FIX: phpBB forum cause high bot/spider server load and traffic

Questions and discussion about web design, search engine optimisation and hosting
Santeri
Posts: 319
Joined: 2017-7-5 09:58

Unread post by Santeri » 2024-5-12 07:07

If all bots are not properly added to Spiders/Robots in phpBB Administration Control Panel (ACP) GENERAL/QUICK ACCESS settings, they will cause excessive load and traffic on the web server. This happens because bots will get every single URL with a different SID and therefore consider them as different pages. They keep crawling those pages and getting all the time new pages. When a bot is properly detected, phpBB will return it pages without SIDs as well as prevent access to pages like cron where there is absolutely nothing useful to find.

As a fix, you can a generic bot to your forum that will catch all current and new bots which are not already specified in Spiders/Robots.
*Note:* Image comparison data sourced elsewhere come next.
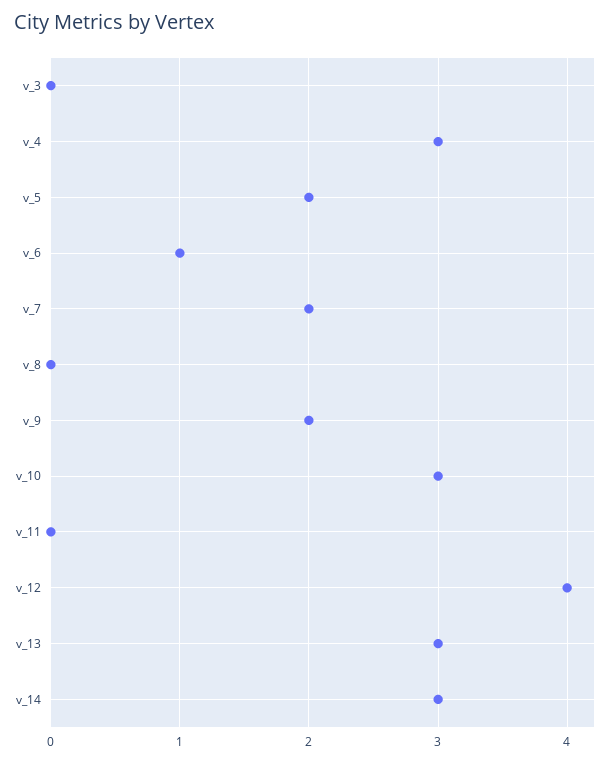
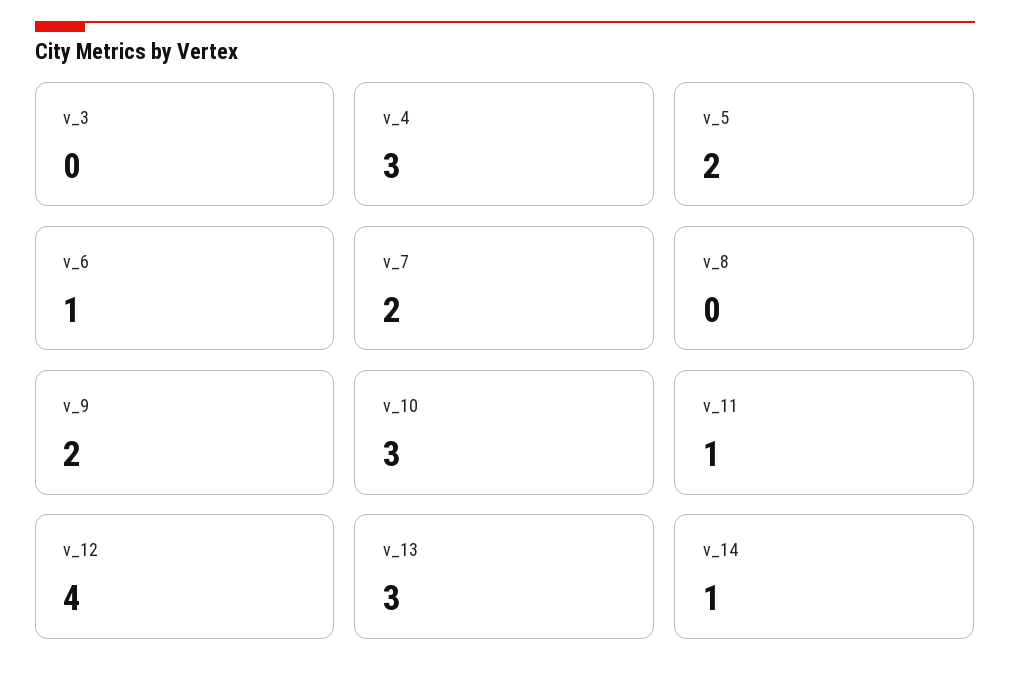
  {
    "v_3": 0,
    "v_4": 3,
    "v_5": 2,
    "v_6": 1,
    "v_7": 2,
    "v_8": 0,
    "v_9": 2,
    "v_10": 3,
-   "v_11": 0,
+   "v_11": 1,
    "v_12": 4,
    "v_13": 3,
-   "v_14": 3
+   "v_14": 1
  }

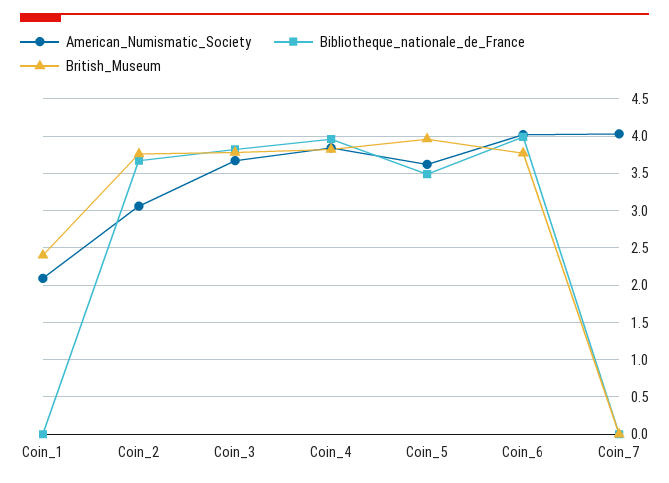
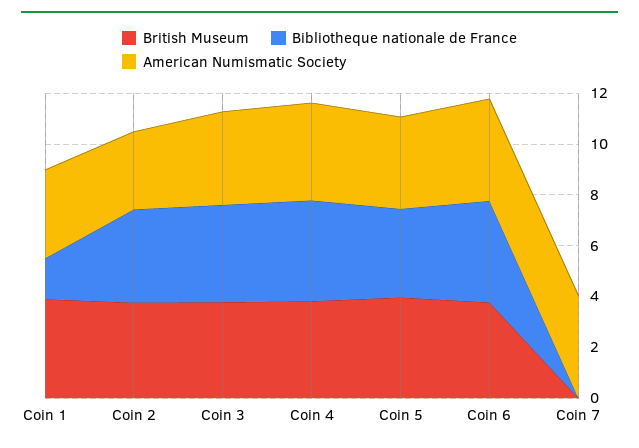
  {
    "American_Numismatic_Society": {
-     "Coin_1": 2.1,
+     "Coin_1": 3.5,
      "Coin_2": 3.1,
      "Coin_3": 3.7,
      "Coin_4": 3.8,
      "Coin_5": 3.6,
      "Coin_6": 4,
      "Coin_7": 4
    },
    "Bibliotheque_nationale_de_France": {
-     "Coin_1": 0,
+     "Coin_1": 1.5,
      "Coin_2": 3.7,
      "Coin_3": 3.8,
      "Coin_4": 4,
      "Coin_5": 3.5,
      "Coin_6": 4,
      "Coin_7": 0
    },
    "British_Museum": {
-     "Coin_1": 2.4,
+     "Coin_1": 4,
      "Coin_2": 3.8,
      "Coin_3": 3.8,
      "Coin_4": 3.8,
      "Coin_5": 4,
      "Coin_6": 3.8,
      "Coin_7": 0
    }
  }

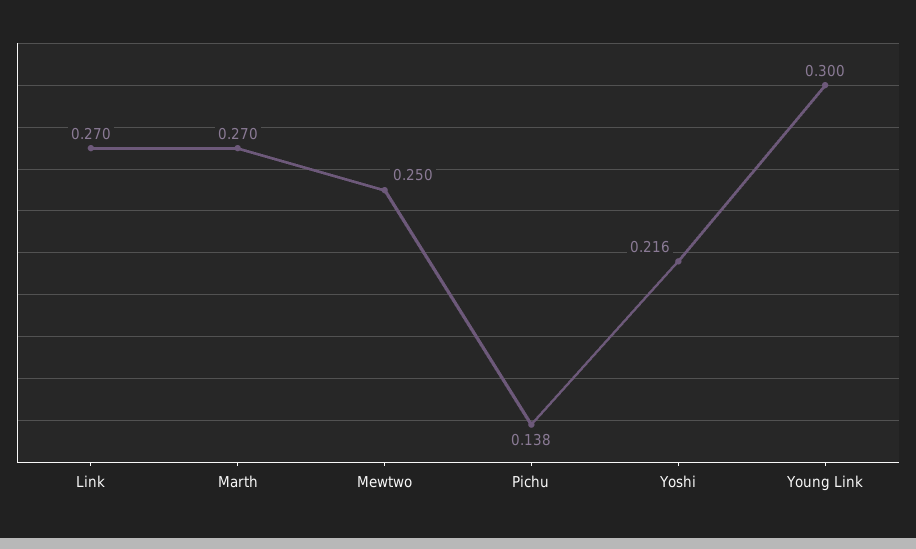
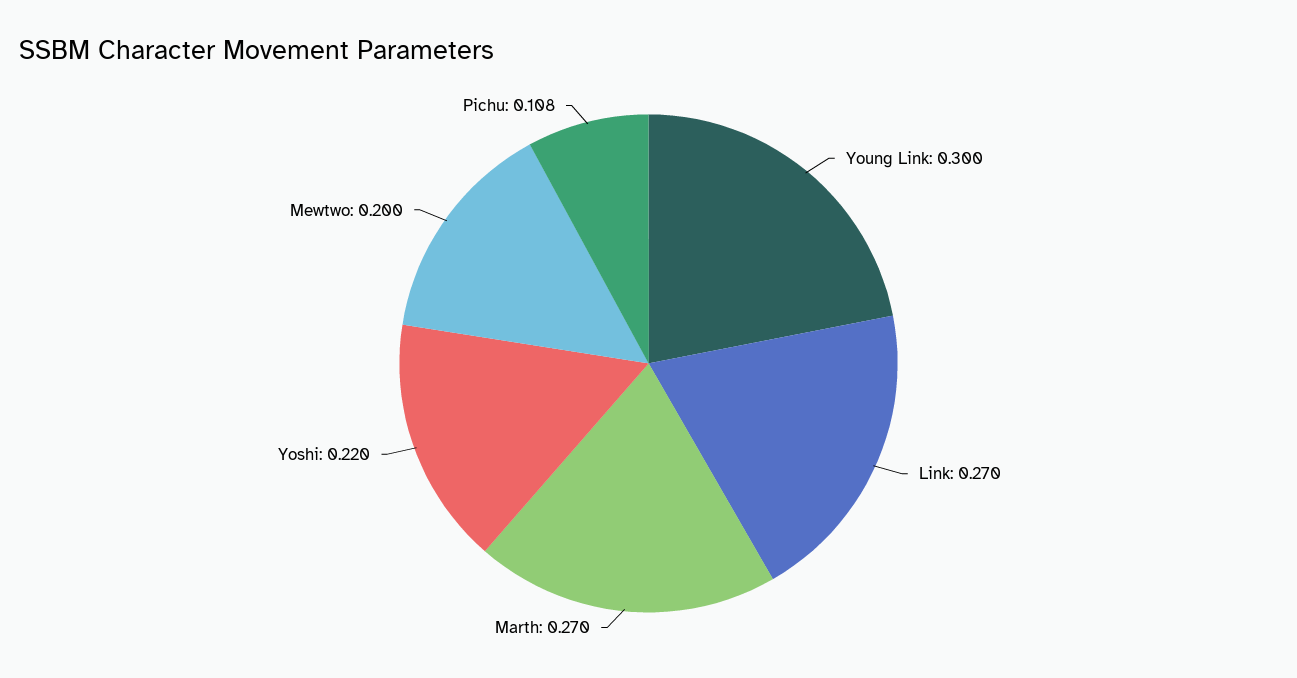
  {
    "Link": 0.27,
    "Marth": 0.27,
-   "Mewtwo": 0.25,
+   "Mewtwo": 0.2,
-   "Pichu": 0.138,
+   "Pichu": 0.108,
-   "Yoshi": 0.216,
+   "Yoshi": 0.22,
    "Young Link": 0.3
  }

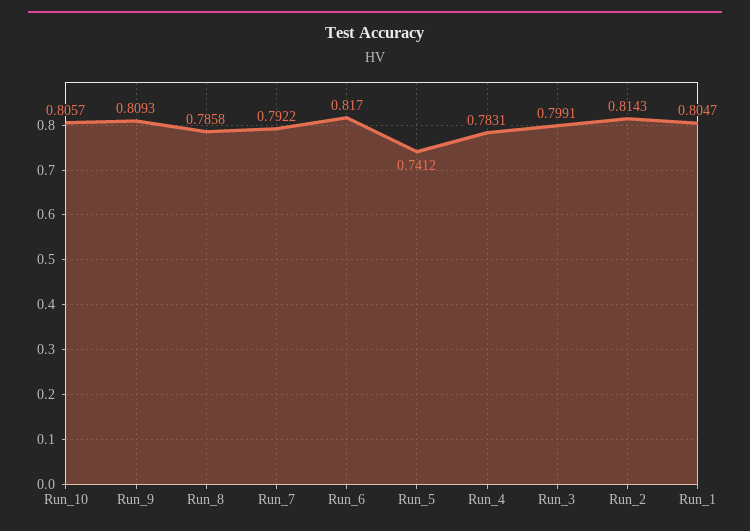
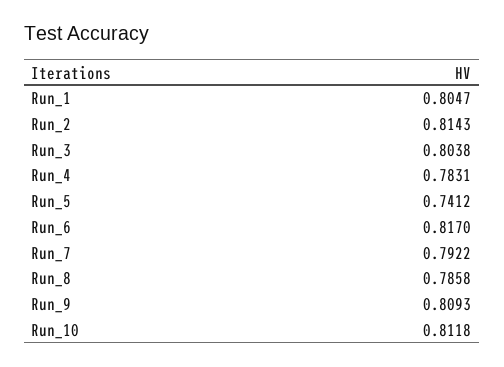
  {
-   "Run_10": 0.8057,
+   "Run_10": 0.8118,
    "Run_9": 0.8093,
    "Run_8": 0.7858,
    "Run_7": 0.7922,
    "Run_6": 0.817,
    "Run_5": 0.7412,
    "Run_4": 0.7831,
-   "Run_3": 0.7991,
+   "Run_3": 0.8038,
    "Run_2": 0.8143,
    "Run_1": 0.8047
  }

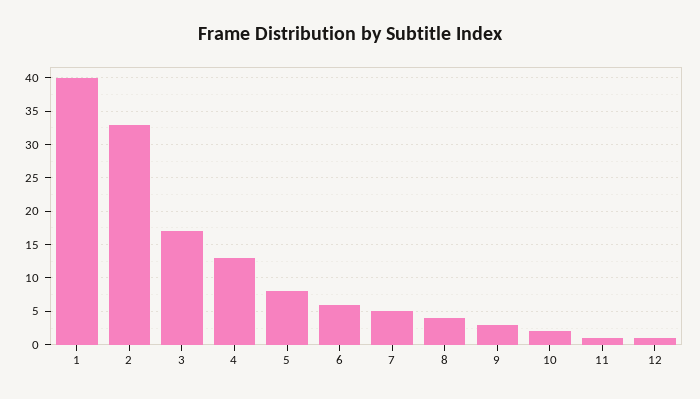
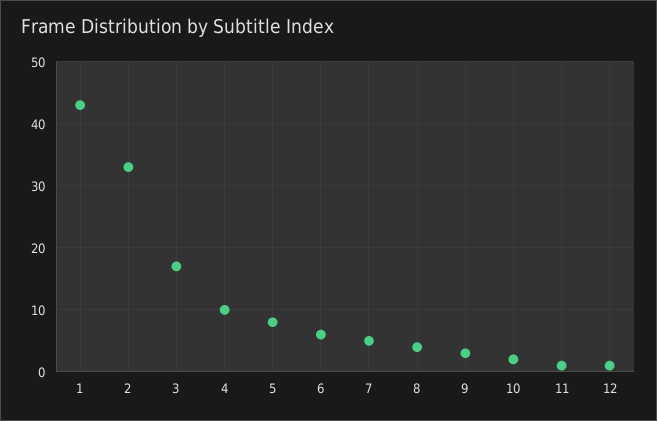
  {
-   "1": 40,
+   "1": 43,
    "2": 33,
    "3": 17,
-   "4": 13,
+   "4": 10,
    "5": 8,
    "6": 6,
    "7": 5,
    "8": 4,
    "9": 3,
    "10": 2,
    "11": 1,
    "12": 1
  }

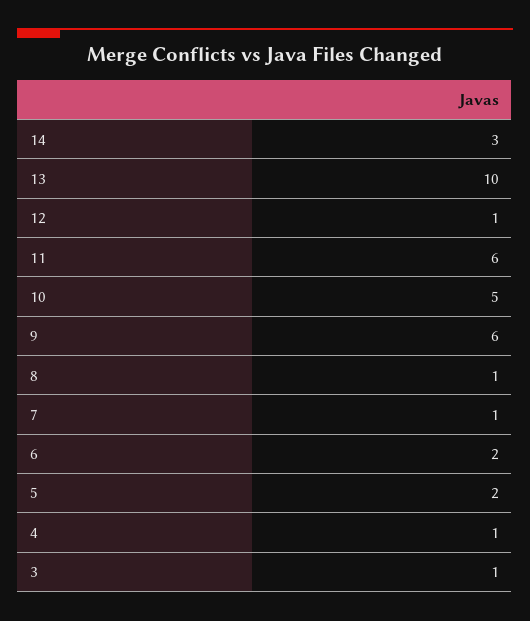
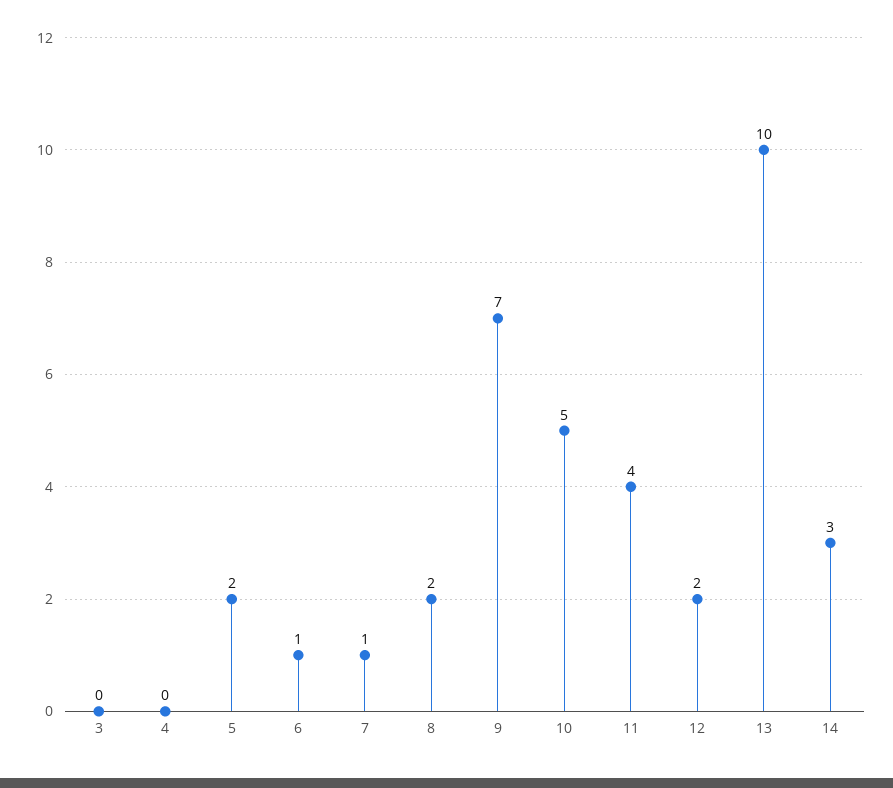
  {
    "14": 3,
    "13": 10,
-   "12": 1,
+   "12": 2,
-   "11": 6,
+   "11": 4,
    "10": 5,
-   "9": 6,
+   "9": 7,
-   "8": 1,
+   "8": 2,
    "7": 1,
-   "6": 2,
+   "6": 1,
    "5": 2,
-   "4": 1,
+   "4": 0,
-   "3": 1
+   "3": 0
  }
Simply add there a new bot using the following values:

Code: Select all

Bot name: Unspecified bot
Agent match: bot
FIX: phpbb forum has high bot/spider server load and traffic This will make sure that all bots that have the string "bot" present in http User-Agent header. I proposed adding the configuration to phpBB by default, but they seem to have deleted my account and idea so it is not likely to be part of phpBB any time soon: https://www.phpbb.com/community/viewtop ... #p16011421

A quick experiment showed that catching all bots can reduce the load 90% and traffic 50%. This can be a viable alternative for blocking all bots from visiting the forum. The problem remains how to find and mark all current an future bots, because if any of them is not detected, they will start indexing SIDs.

Happy hacking,

Santeri